Some rums are perfect for sipping on their own, such as the sweet, spicy and chocolatey Dictador XO Insolent from Colombia, the majestic, velvety soft Santa Teresa 1796 from Venezuela or the wonderfully complex Havana Club 15 Year Old from Cuba. I like to enjoy them as I would a fine single malt whisky, armagnac or cognac, as a ruminative treat to be lingered over after dinner.

My current go-to nightcap is the brand new and completely captivating Eminente Reserva Seven-Year-Old Rum from Cuba.
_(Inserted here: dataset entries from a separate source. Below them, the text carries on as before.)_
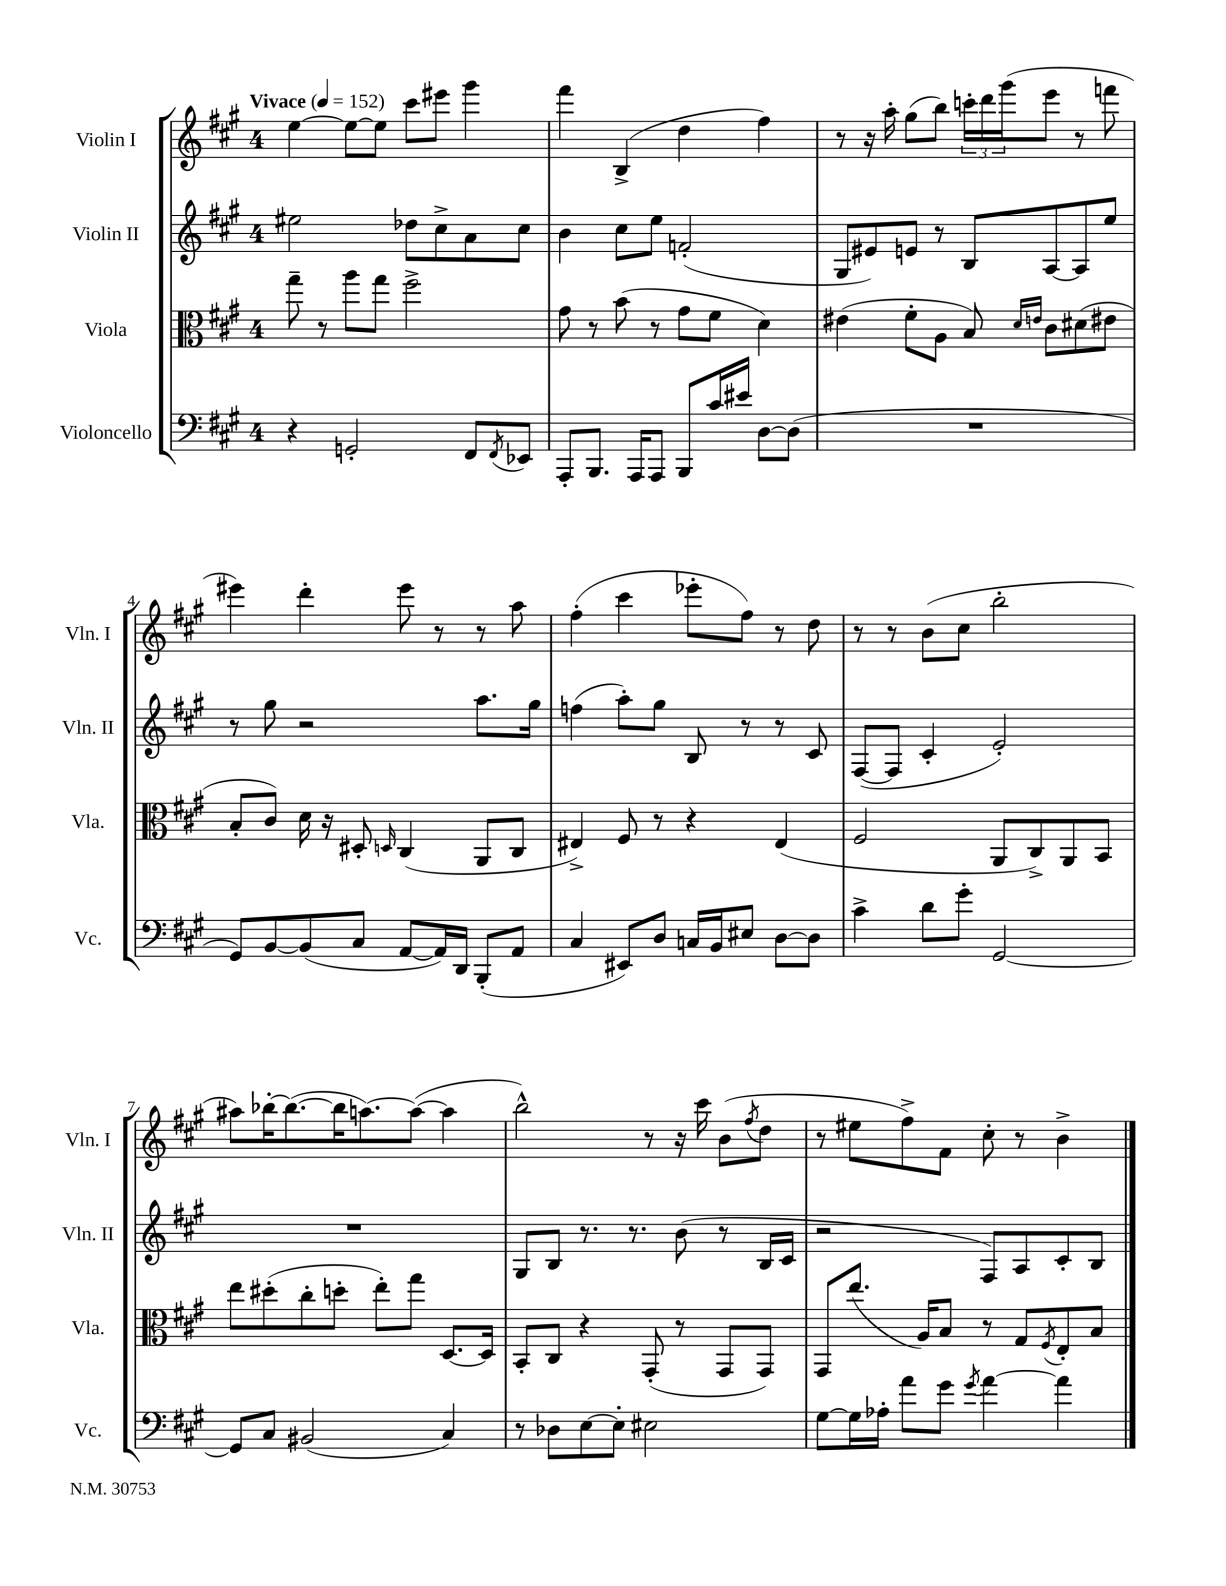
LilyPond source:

<<
\new StaffGroup <<
\new Staff = "s0" \with { instrumentName = "Violin I" shortInstrumentName = "Vln. I" } {
    \clef treble \key a \major \once \override Staff.TimeSignature.style = #'single-digit \time 4/4 \tempo "Vivace" 4 = 152
    e''4~ e''8~ e''8 cis'''8 eis'''8 gis'''4 |
    fis'''4 b4->( d''4 fis''4) |
    r8 r16 a''16-. gis''8( b''8) \tuplet 3/2 { c'''16-. d'''16 gis'''16( } e'''8 r8 f'''8 |
    eis'''4) d'''4-. eis'''8 r8 r8 a''8 |
    fis''4-.( cis'''4 ees'''8-. fis''8) r8 d''8 |
    r8 r8 b'8( cis''8 b''2-. |
    ais''8) bes''16~-. bes''8.~( bes''16 a''8.~) a''8~( a''4 |
    b''2-^) r8 r16 cis'''16 b'8( \acciaccatura { fis''8 } d''8 |
    r8 eis''8 fis''8->) fis'8 cis''8-. r8 b'4-> \bar "|." |
}
\new Staff = "s1" \with { instrumentName = "Violin II" shortInstrumentName = "Vln. II" } {
    \clef treble \key a \major \once \override Staff.TimeSignature.style = #'single-digit \time 4/4
    eis''2 des''8 cis''8-> a'8 cis''8 |
    b'4 cis''8 e''8 f'2-.( |
    gis8 eis'8) e'8 r8 b8 a8~ a8 e''8 |
    r8 gis''8 r2 a''8. gis''16 |
    f''4( a''8-.) gis''8 b8 r8 r8 cis'8 |
    fis8~( fis8 cis'4-. e'2-.) |
    R1 |
    gis8 b8 r8. r8. b'8( r8 b16 cis'16 |
    r2 fis8) a8 cis'8-. b8 \bar "|." |
}
\new Staff = "s2" \with { instrumentName = "Viola" shortInstrumentName = "Vla." } {
    \clef alto \key a \major \once \override Staff.TimeSignature.style = #'single-digit \time 4/4
    gis''8-- r8 a''8 gis''8 fis''2-> |
    gis'8 r8 b'8( r8 gis'8 fis'8 d'4) |
    eis'4( fis'8-. a8 b8) \grace { d'16 e'16 } cis'8 dis'8( eis'8 |
    b8-. cis'8) d'16 r16 dis8-. \grace { d16 } cis4( a,8 cis8 |
    eis4->) fis8 r8 r4 eis4( |
    fis2 a,8 cis8->) a,8 b,8 |
    e''8 dis''8-.( cis''8-. d''8-. e''8-.) gis''8 d8.~ d16 |
    b,8-. cis8 r4 gis,8-.( r8 gis,8 gis,8) |
    gis,8 e''8.( a16) b8 r8 gis8 \acciaccatura { fis8 } e8-. b8 \bar "|." |
}
\new Staff = "s3" \with { instrumentName = "Violoncello" shortInstrumentName = "Vc." } {
    \clef bass \key a \major \once \override Staff.TimeSignature.style = #'single-digit \time 4/4
    r4 g,2-. fis,8 \acciaccatura { fis,8 } ees,8 |
    a,,8-. b,,8. a,,16 a,,8 b,,8 cis'16 eis'16 d8~ d8( |
    R1 |
    gis,8) b,8~ b,8( cis8 a,8~ a,16) d,16 b,,8-.( a,8 |
    cis4 eis,8) d8 c16 b,16 eis8 d8~ d8 |
    cis'4-> d'8 gis'8-. gis,2~ |
    gis,8 cis8 bis,2( cis4) |
    r8 des8 e8~ e8-. eis2 |
    gis8~ gis16 aes16-. a'8 gis'8 \acciaccatura { gis'8 } a'4~ a'4 \bar "|." |
}
>>
>>
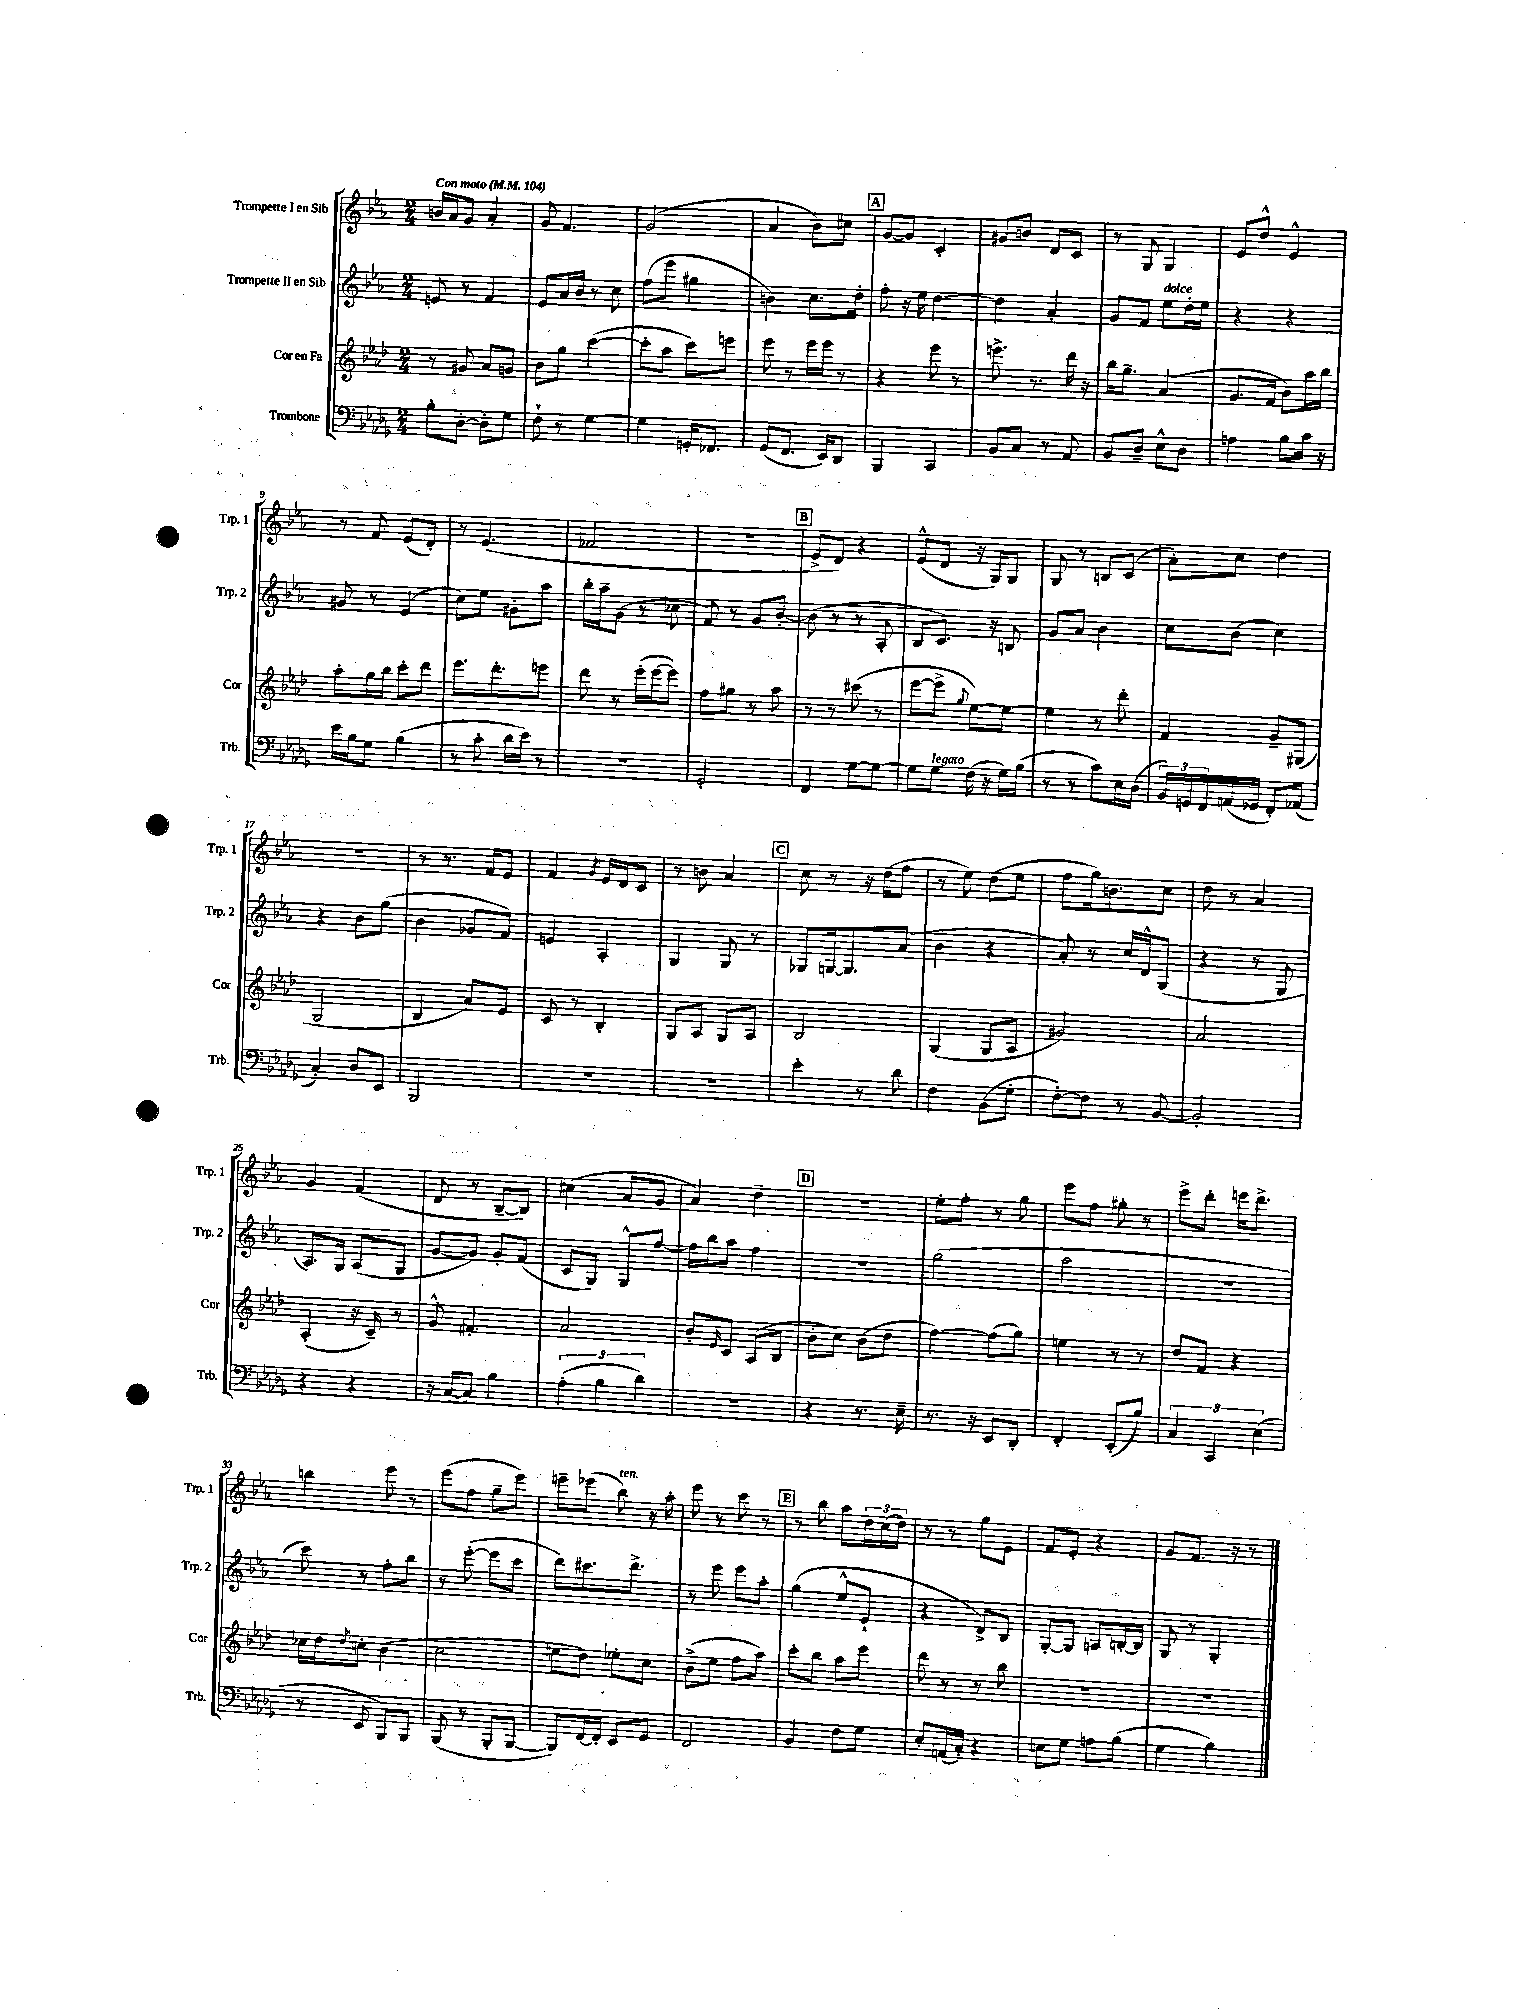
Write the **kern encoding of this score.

**kern	**kern	**kern	**kern
*staff4	*staff3	*staff2	*staff1
*clefF4	*clefG2	*clefG2	*clefG2
*k[b-e-a-d-g-]	*k[b-e-a-d-]	*k[b-e-a-]	*k[b-e-a-]
*M2/4	*M2/4	*M2/4	*M2/4
*MM104	*MM104	*MM104	*MM104
8B-'	8r	8e	16b
.	.	.	16a-
[8D-'	8g#	8r	8g
8D-']	8a-	4f	4a-'
8G-	8g	.	.
=	=	=	=
8F`	8b-	8e-	8g
8r	8gg	16a-	4.f
.	.	16b-	.
[4G-	([4ccc	8r	.
.	.	8cc	.
=	=	=	=
4G-]	8ccc']	(8ff	(2g
.	8aa-	8eee-	.
16GG'	8ccc)	4gg#	.
8.FF-	.	.	.
.	8eee	.	.
=	=	=	=
(8GG-	8eee-	4b)	4a-
8.FF	8r	.	.
.	16eee-	8.cc	8b-)
16EE-)	16eee-	.	.
8DD-	8r	.	8cc#
.	.	16dd'	.
=	=	=	=
4BBB-	4r	8ff'	[8g
.	.	16r	8g]
.	.	16ee-	.
4CC	8eee-	[4dd	4c'
.	8r	.	.
=	=	=	=
8BB-	8.eee^	4dd]	8g#
8C	.	.	8b
.	8.r	.	.
8r	.	4a-'	8d
8AA-	16ddd-	.	8c
.	16r	.	.
=	=	=	=
8BB-	16bb-	8g	8r
.	8.gg~	.	.
8D-~	.	8f	8G
8E-^^	(4a-	8ee-	4G
8D-	.	16dd'	.
.	.	16ee-	.
=	=	=	=
4A	8.g	4r	8e-
.	.	.	8dd^^
.	16f	.	.
8B-	8b-)	4r	4e-^^
16c	16aa-	.	.
16r	16bb-	.	.
=	=	=	=
16e-	8aa-'	8g#	8r
16B-	.	.	.
8G-	16gg	8r	8f
.	16bb-	.	.
(4B-	8ccc'	(4e-	(8e-
.	8ddd-	.	8d')
=	=	=	=
8r	8.eee-	8cc)	8r
8c'	.	8ee-	(4.e-
.	8.ddd-'	.	.
16d-	.	8g#'	.
16e-)	.	.	.
8r	8eee	8aa-	.
=	=	=	=
2r	8ddd-	16bb-'	2f-
.	.	16aa-~	.
.	8r	(8g	.
.	(16eee-'	8r	.
.	[16eee-	.	.
.	8eee-])	8cc-	.
=	=	=	=
2GG-'	8ff	8f)	2r
.	8gg#	8r	.
.	8r	8g	.
.	8aa-	[8b-'	.
=	=	=	=
4FF	8r	(8b-]	8e-^
.	8r	8r	8d)
[8G-	(8ccc#	8r	4r
8G-_	8r	8A-'	.
=	=	=	=
8G-]	[8eee-	8B-	(8e-^^
8G-	8eee-^]	8.c)	8d
.	8qqgg	.	.
(16F	[8ee-)	.	16r
16r	.	16r	16G)
16G-)	8ee-_	8B	8G
(16B-	.	.	.
=	=	=	=
8r	4ee-]	8g	8G
8r	.	8a-	8r
8c)	8r	4b-	8B
16E-	8ddd-'	.	(8c
(16D-	.	.	.
=	=	=	=
24BB-)	4f	8cc	8a-')
24GG	.	.	.
24FF	.	.	.
(16AA	.	(8b-	8cc
16GG-	.	.	.
8FF')	8g~	4cc)	4dd
(8AA-	(8G#	.	.
=	=	=	=
4C')	2G	4r	2r
8D-	.	8b-	.
8EE-	.	(8gg	.
=	=	=	=
2BBB-	4B-	4b-	8r
.	.	.	8.r
.	8a-)	8g-	.
.	.	.	16f
.	8e-	8f)	8e-
=	=	=	=
2r	8c	4e	4f
.	8r	.	.
.	.	.	8qg
.	4B-'	4A-'	16e-
.	.	.	16d
.	.	.	8c
=	=	=	=
2r	8G	4G	8r
.	8A-	.	8b
.	8G	8G	4a-
.	8A-	8r	.
=	=	=	=
4e-'	2B-	8G-	8cc
.	.	[16G	8r
.	.	8.G]	.
8r	.	.	16r
.	.	.	(16dd
8d-	.	(8a-	8ff
=	=	=	=
4F	(4G	4b-	8r
.	.	.	8ee-)
(8BB-	8G	4r	(8dd
8G-'	8A-	.	8ee-
=	=	=	=
[8F')	2g#)	8a-')	8ff
8F]	.	8r	16gg)
.	.	.	8.b
8r	.	16cc	.
.	.	16d^^	.
[8BB-	.	(8G	8cc
=	=	=	=
2BB-']	2a-	4r	8dd
.	.	.	8r
.	.	8r	4a-
.	.	8G	.
=	=	=	=
4r	(4A-'	8.A-)	4g
.	.	16G	.
4r	16r	(8A-	(4f
.	16c~)	.	.
.	8r	8G	.
=	=	=	=
16r	8g^^	[8g	8d
([16C	.	.	.
8C])	4.f#'	8g])	8r
4B-	.	8g'	[8B-~
.	.	(8f	8B-])
=	=	=	=
(6A-'	2a-	8c	(4cc#
.	.	8G)	.
6B-	.	.	.
.	.	8G^^	8a-
6d-)	.	.	.
.	.	[8ff	8g
=	=	=	=
2r	8b-'	16ff]	4a-)
.	.	16bb-	.
.	16qqe-	.	.
.	8c	8aa-	.
.	(8A-	4ff	4dd~
.	8B-	.	.
=	=	=	=
4r	8b-'	2r	2r
.	8cc)	.	.
8.r	(8b-	.	.
.	8dd-	.	.
16E-~	.	.	.
=	=	=	=
8.r	[4ff)	(2gg	8ee-'
.	.	.	8ff'
16r	.	.	.
8EE-	(8ff]	.	8r
8DD-'	8gg)	.	8gg
=	=	=	=
4FF'	4ee	2aa-	8eee-
.	.	.	8ff
(8EE-'	8r	.	8gg#'
8B-)	8r	.	8r
=	=	=	=
6C	8dd-	2r	8eee-^
.	8f	.	8ddd'
6CC	.	.	.
.	4r	.	16eee
.	.	.	8.ddd^
(6E-	.	.	.
=	=	=	=
8r	16cc-	8ccc)	4bb
.	16dd-	.	.
.	8qdd-	.	.
8EE-	8cc'	8r	.
8BBB-)	(4b-	8ff'	8eee-
8BBB-	.	8bb-	8r
=	=	=	=
(8BBB-	2cc	8r	(8eee-
8r	.	([8eee-'	8ff
8BBB-'	.	8eee-]	8gg~
[8BBB-	.	8ccc	8eee-)
=	=	=	=
8BBB-])	8ee	8ddd)	8eee~
[16FF	8dd-)	8.ccc#	(8eee-
16FF']	.	.	.
8EE-	8ee-'	.	8bb-)
.	.	8.ddd^	.
8GG-	8cc	.	16r
.	.	.	16aa-'
=	=	=	=
2FF	(8b-^	8r	8eee-
.	8ee-	8eee-	8r
.	8ff	8eee-	8ccc
.	8aa-)	8aa-'	8r
=	=	=	=
4BB-	8ccc'	(4gg	8r
.	8bb-	.	8bb-
8F	8aa-	8ee-^^	8aa-
8G-	8eee-	8e-`	24dd
.	.	.	(24cc
.	.	.	24dd)
=	=	=	=
8E-'	8ddd-	4r	8r
(16AA	8r	.	8r
16C')	.	.	.
4r	8r	8d^)	8gg
.	8bb-	8B-	8e-
=	=	=	=
8E	2r	[8G'	8f
8G-	.	8G]	8e-'
8A	.	8A	4r
(8B-	.	[16B'	.
.	.	16B]	.
=	=	=	=
4G-	2r	8G	8g
.	.	8r	8.f
4B-)	.	4G'	.
.	.	.	16r
.	.	.	8r
==	==	==	==
*-	*-	*-	*-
Rich and fruity, it’s a post-prandial delight although I’ve recently found I like it best in my tweaked version of the Hotel de Nacionale Special cocktail.

To make, simply shake 40ml Eminente, 15ml apricot brandy, 15ml lime juice, 10ml sugar syrup and 50ml apple cider over ice (the original recipe uses pineapple juice) and strain into a champagne flute. Delicious!

If you’re not too busy liming — as it takes some preparation — let me recommend the perfect rum punch for the tail end of summer. I came across it in the fabulous Helvetica Bar in Perth, Western Australia, where it is a celebrated staple.

To serve four to six people, mix 60ml Angostura 5 Year Old Rum, 30ml Martell VS Cognac, 30ml peach liqueur, 30ml sugar syrup, 45ml fresh lemon juice, 100ml soda water in a large jug or jar and stir well over ice. Top up with 60ml sparkling wine and garnish with fresh peach and lemon slices. Find a nice liming spot, knock back with delight, relax, repeat.